**WHAT THIS TASK INVOLVES:**
The lines from the top of the material through the line with "Adjusted Allotments |" are to be set down exactly. Leave the pictures out.

::::::

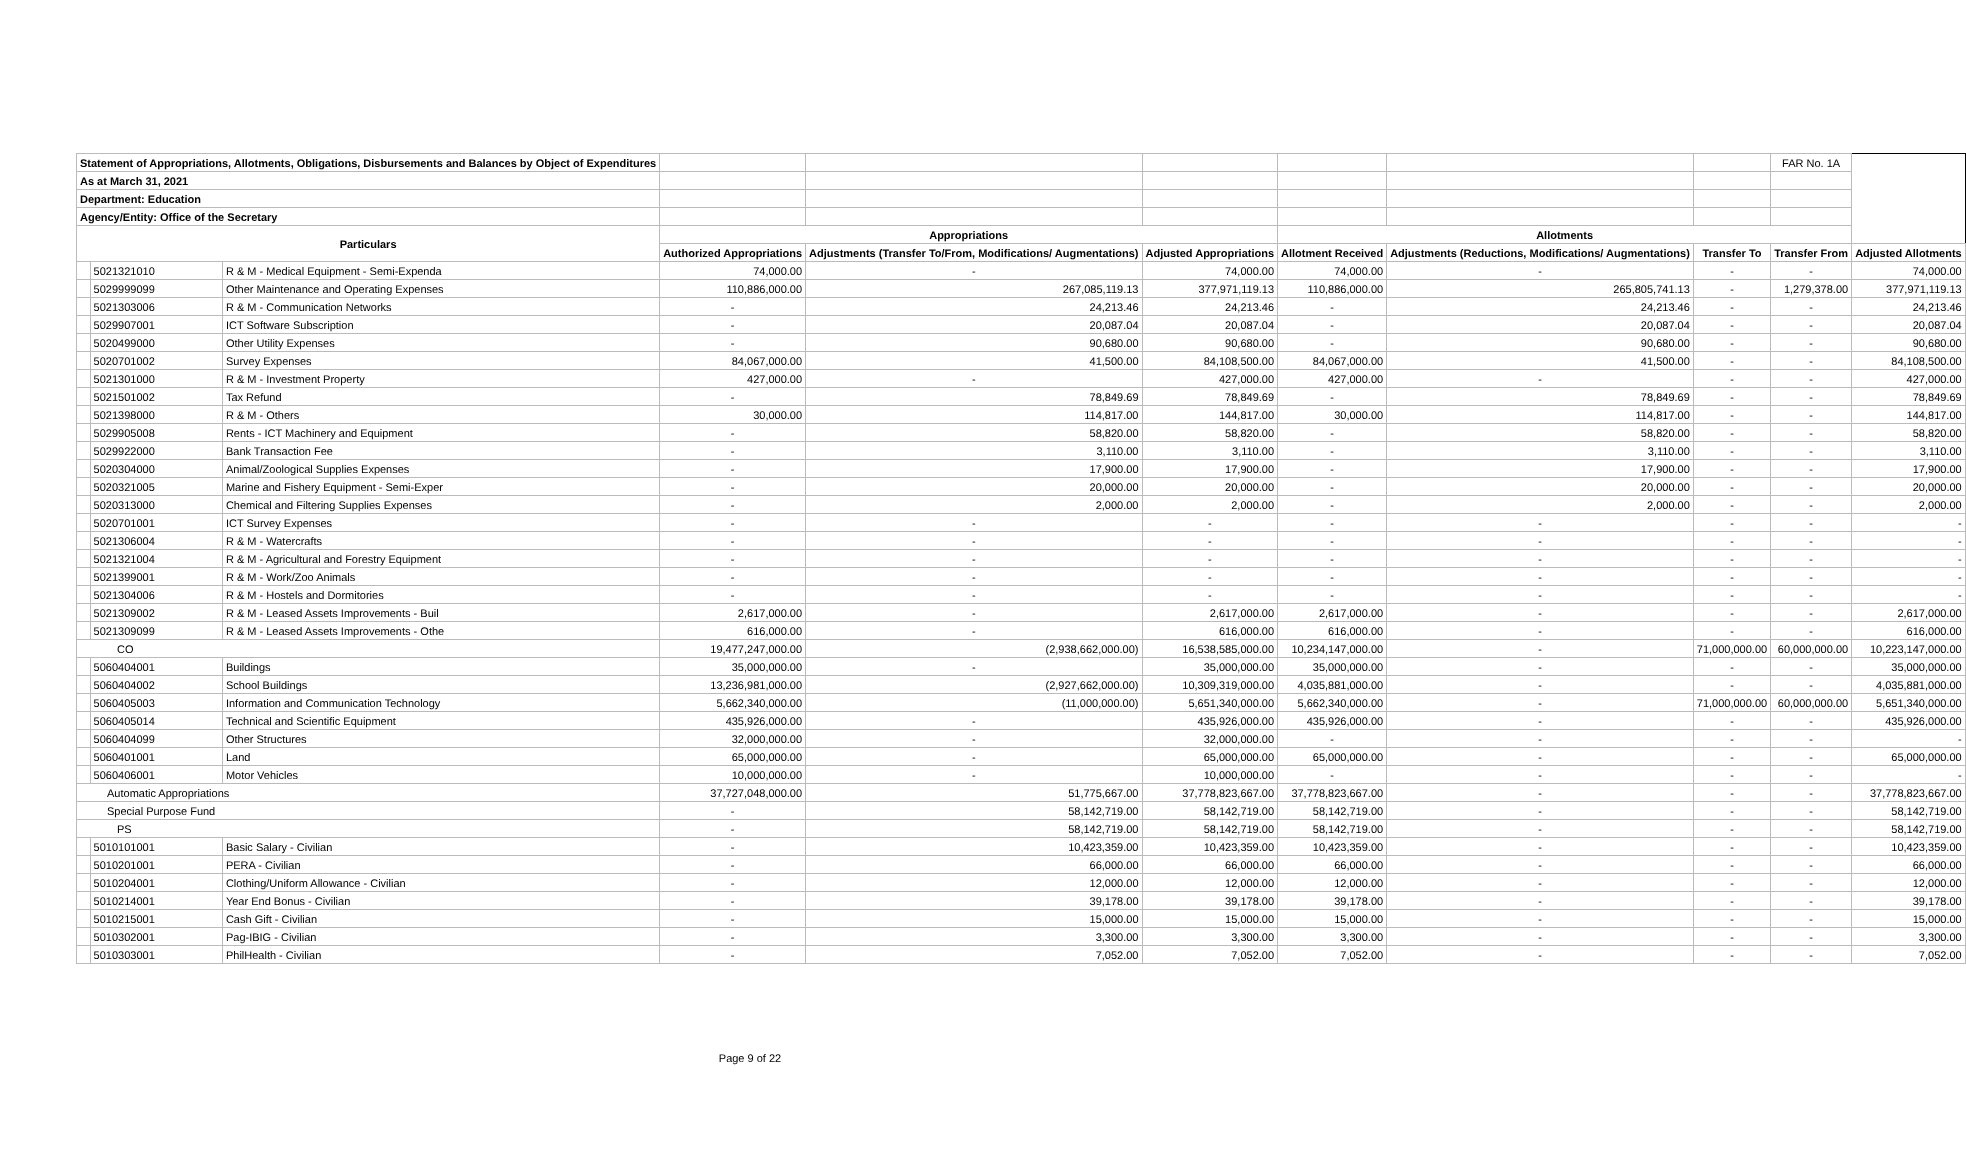| Statement of Appropriations, Allotments, Obligations, Disbursements and Balances by Object of Expenditures | | | | | | | | | FAR No. 1A | |
| As at March 31, 2021 | | | | | | | | | | |
| Department: Education | | | | | | | | | | |
| Agency/Entity: Office of the Secretary | | | | | | | | | | |
| Particulars | | | Appropriations | | | Allotments | | | | |
| | | | Authorized Appropriations | Adjustments (Transfer To/From, Modifications/ Augmentations) | Adjusted Appropriations | Allotment Received | Adjustments (Reductions, Modifications/ Augmentations) | Transfer To | Transfer From | Adjusted Allotments |
| | 5021321010 | R & M - Medical Equipment - Semi-Expenda | 74,000.00 | - | 74,000.00 | 74,000.00 | - | - | - | 74,000.00 |
| | 5029999099 | Other Maintenance and Operating Expenses | 110,886,000.00 | 267,085,119.13 | 377,971,119.13 | 110,886,000.00 | 265,805,741.13 | - | 1,279,378.00 | 377,971,119.13 |
| | 5021303006 | R & M - Communication Networks | - | 24,213.46 | 24,213.46 | - | 24,213.46 | - | - | 24,213.46 |
| | 5029907001 | ICT Software Subscription | - | 20,087.04 | 20,087.04 | - | 20,087.04 | - | - | 20,087.04 |
| | 5020499000 | Other Utility Expenses | - | 90,680.00 | 90,680.00 | - | 90,680.00 | - | - | 90,680.00 |
| | 5020701002 | Survey Expenses | 84,067,000.00 | 41,500.00 | 84,108,500.00 | 84,067,000.00 | 41,500.00 | - | - | 84,108,500.00 |
| | 5021301000 | R & M - Investment Property | 427,000.00 | - | 427,000.00 | 427,000.00 | - | - | - | 427,000.00 |
| | 5021501002 | Tax Refund | - | 78,849.69 | 78,849.69 | - | 78,849.69 | - | - | 78,849.69 |
| | 5021398000 | R & M - Others | 30,000.00 | 114,817.00 | 144,817.00 | 30,000.00 | 114,817.00 | - | - | 144,817.00 |
| | 5029905008 | Rents - ICT Machinery and Equipment | - | 58,820.00 | 58,820.00 | - | 58,820.00 | - | - | 58,820.00 |
| | 5029922000 | Bank Transaction Fee | - | 3,110.00 | 3,110.00 | - | 3,110.00 | - | - | 3,110.00 |
| | 5020304000 | Animal/Zoological Supplies Expenses | - | 17,900.00 | 17,900.00 | - | 17,900.00 | - | - | 17,900.00 |
| | 5020321005 | Marine and Fishery Equipment - Semi-Exper | - | 20,000.00 | 20,000.00 | - | 20,000.00 | - | - | 20,000.00 |
| | 5020313000 | Chemical and Filtering Supplies Expenses | - | 2,000.00 | 2,000.00 | - | 2,000.00 | - | - | 2,000.00 |
| | 5020701001 | ICT Survey Expenses | - | - | - | - | - | - | - | - |
| | 5021306004 | R & M - Watercrafts | - | - | - | - | - | - | - | - |
| | 5021321004 | R & M - Agricultural and Forestry Equipment | - | - | - | - | - | - | - | - |
| | 5021399001 | R & M - Work/Zoo Animals | - | - | - | - | - | - | - | - |
| | 5021304006 | R & M - Hostels and Dormitories | - | - | - | - | - | - | - | - |
| | 5021309002 | R & M - Leased Assets Improvements - Buil | 2,617,000.00 | - | 2,617,000.00 | 2,617,000.00 | - | - | - | 2,617,000.00 |
| | 5021309099 | R & M - Leased Assets Improvements - Othe | 616,000.00 | - | 616,000.00 | 616,000.00 | - | - | - | 616,000.00 |
| CO | | | 19,477,247,000.00 | (2,938,662,000.00) | 16,538,585,000.00 | 10,234,147,000.00 | - | 71,000,000.00 | 60,000,000.00 | 10,223,147,000.00 |
| | 5060404001 | Buildings | 35,000,000.00 | - | 35,000,000.00 | 35,000,000.00 | - | - | - | 35,000,000.00 |
| | 5060404002 | School Buildings | 13,236,981,000.00 | (2,927,662,000.00) | 10,309,319,000.00 | 4,035,881,000.00 | - | - | - | 4,035,881,000.00 |
| | 5060405003 | Information and Communication Technology | 5,662,340,000.00 | (11,000,000.00) | 5,651,340,000.00 | 5,662,340,000.00 | - | 71,000,000.00 | 60,000,000.00 | 5,651,340,000.00 |
| | 5060405014 | Technical and Scientific Equipment | 435,926,000.00 | - | 435,926,000.00 | 435,926,000.00 | - | - | - | 435,926,000.00 |
| | 5060404099 | Other Structures | 32,000,000.00 | - | 32,000,000.00 | - | - | - | - | - |
| | 5060401001 | Land | 65,000,000.00 | - | 65,000,000.00 | 65,000,000.00 | - | - | - | 65,000,000.00 |
| | 5060406001 | Motor Vehicles | 10,000,000.00 | - | 10,000,000.00 | - | - | - | - | - |
| Automatic Appropriations | | | 37,727,048,000.00 | 51,775,667.00 | 37,778,823,667.00 | 37,778,823,667.00 | - | - | - | 37,778,823,667.00 |
| Special Purpose Fund | | | - | 58,142,719.00 | 58,142,719.00 | 58,142,719.00 | - | - | - | 58,142,719.00 |
| PS | | | - | 58,142,719.00 | 58,142,719.00 | 58,142,719.00 | - | - | - | 58,142,719.00 |
| | 5010101001 | Basic Salary - Civilian | - | 10,423,359.00 | 10,423,359.00 | 10,423,359.00 | - | - | - | 10,423,359.00 |
| | 5010201001 | PERA - Civilian | - | 66,000.00 | 66,000.00 | 66,000.00 | - | - | - | 66,000.00 |
| | 5010204001 | Clothing/Uniform Allowance - Civilian | - | 12,000.00 | 12,000.00 | 12,000.00 | - | - | - | 12,000.00 |
| | 5010214001 | Year End Bonus - Civilian | - | 39,178.00 | 39,178.00 | 39,178.00 | - | - | - | 39,178.00 |
| | 5010215001 | Cash Gift - Civilian | - | 15,000.00 | 15,000.00 | 15,000.00 | - | - | - | 15,000.00 |
| | 5010302001 | Pag-IBIG - Civilian | - | 3,300.00 | 3,300.00 | 3,300.00 | - | - | - | 3,300.00 |
| | 5010303001 | PhilHealth - Civilian | - | 7,052.00 | 7,052.00 | 7,052.00 | - | - | - | 7,052.00 |
Page 9 of 22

::::::

**ANSWER:**
| Statement of Appropriations, Allotments, Obligations, Disbursements and Balances by Object of Expenditures | | | | | | | | | FAR No. 1A | |
| As at March 31, 2021 | | | | | | | | | | |
| Department: Education | | | | | | | | | | |
| Agency/Entity: Office of the Secretary | | | | | | | | | | |
| Particulars | | | Appropriations | | | Allotments | | | | |
| | | | Authorized Appropriations | Adjustments (Transfer To/From, Modifications/ Augmentations) | Adjusted Appropriations | Allotment Received | Adjustments (Reductions, Modifications/ Augmentations) | Transfer To | Transfer From | Adjusted Allotments |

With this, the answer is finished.